I took my camera and visited the church which was bought by an evangelical group in Washington D.C. several years ago, partially rehabbed, and from the looks of it abandoned again. Then I walked several streets to my grandmother’s old house.  I took the bus home and put the photographs together with a smaller portrait that my friend took of me and my memoir.

 

In Speak Memory, Vladimir Nabokov writes “our existence is but a brief crack of light between two eternities of darkness.” That is why the background of this composite photograph is black with a drop shadow on the images of my grandmother’s old house and church as they currently exist (representing also their imprint in my memory).  And there’s me at the bottom with my book, Tea Leaves, tying the generations together.  The title comes from the first line in the book with my mother saying to me: “Your grandmother read tea leaves.”  My mother told me this when I was 35 and she was in her mid 70s and dying.  I never heard about my grandmother reading tea leaves until then.

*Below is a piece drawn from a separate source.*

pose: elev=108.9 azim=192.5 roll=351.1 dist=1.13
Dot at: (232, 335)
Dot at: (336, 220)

Since I titled the photograph “Trinity” — I decided that there should be three of them. The second photograph shows the door of my grandmother’s church as it is now in a collage with my parents wedding photograph above it. Like memory, the photograph of my parents’ wedding is fading into the background.

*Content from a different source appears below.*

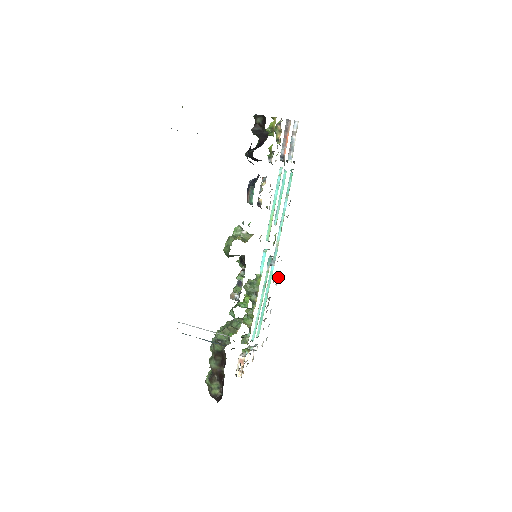
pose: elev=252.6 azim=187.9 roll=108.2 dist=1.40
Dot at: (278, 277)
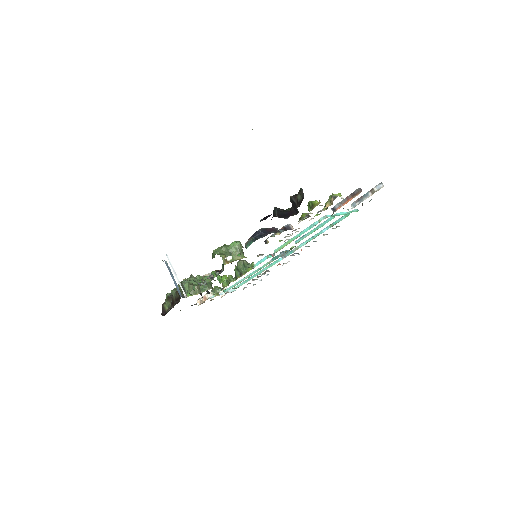
Dot at: occluded
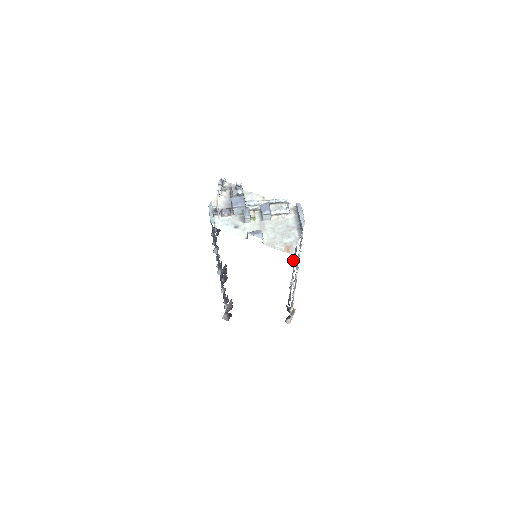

Finding my grandmother’s old church was magical. I recognized the arched red door from an old wedding portrait of my parents. When I photographed the broken stain glass window, a scent of musty decay reached my nose.  It may be the scent of abandonment and poverty, but I remember that smell from childhood. I associate it with my grandmother’s house — in particular with her basement.

The third photo shows the church, the house and my grandmother.

If I had done this project five or more years ago, I would not have thought of returning to my grandmother’s church. Perhaps being a member of Restoration — and of finding a church that I could be a member of — gives me a stronger connection to my grandmother and to my ancestors.

I always thought that my grandmother’s strong attachment to her church was mainly social and not religious. Some years after my mother and father were married in Saint Simeon’s, my mother became a card carrying atheist and my father declared himself an agnostic. They both were, in many ways, ahead of their time. The secular upbringing they gave me was a gift.  Yet, here I am, a Unitarian Universalist, searching for religious significance.

I share my grandmother’s sense of the spiritual, be it be reading tea leaves or clairvoyance in finding a parking spot. Since my ancestry involves religion, I come back to my original question, “what does religion mean to me?”

One purpose for religion is to make the world a better place. For this reason, I am proud to be part of a tradition that honors social justice and the legacy of “deeds not creeds.”

Another purpose of religion is to explain mortality.

When I heard the UU belief that “everyone goes to heaven,” I thought as party lines go, that’s not a bad one.

There’s lots of room in this religion — enough for you and for me. As the UUA website says:

“We are Unitarian Universalist and: Atheist/Agnostic, Buddhist, Christian, Hindu, Humanist, Jewish, Muslim, Pagan, and more.”

There’s room for my belief in karma — that what goes around comes around.

There’s also room for traditional beliefs. I heard someone say, in this church, of a departed loved one, that he is in a better place. I really began to think about it. It is comforting.  And if you look at the statement logically (even without a religious context) it is true.

I watched my mother and my aunt die slow agonizing deaths — there is no doubt in my mind that wherever they went is better than where they were.

I agree with the Buddhists that “we should always keep in mind the impermanence of life.”

I also have a kind of Buddhist theory about the energy or the consciousness of our lives continuing after death.

For example, my mother’s wisdom and acerbic wit is often in my mind.

So who do you see when you look in the mirror? I see my late aunt and mother. When I laugh I hear my grandmother. He is still living, but when I look in the mirror sometimes I see my father. Specifically, I see his hair. When he had hair, it was just like mine.

You don’t have to answer now, but think about it. Who speaks to you and what are they saying?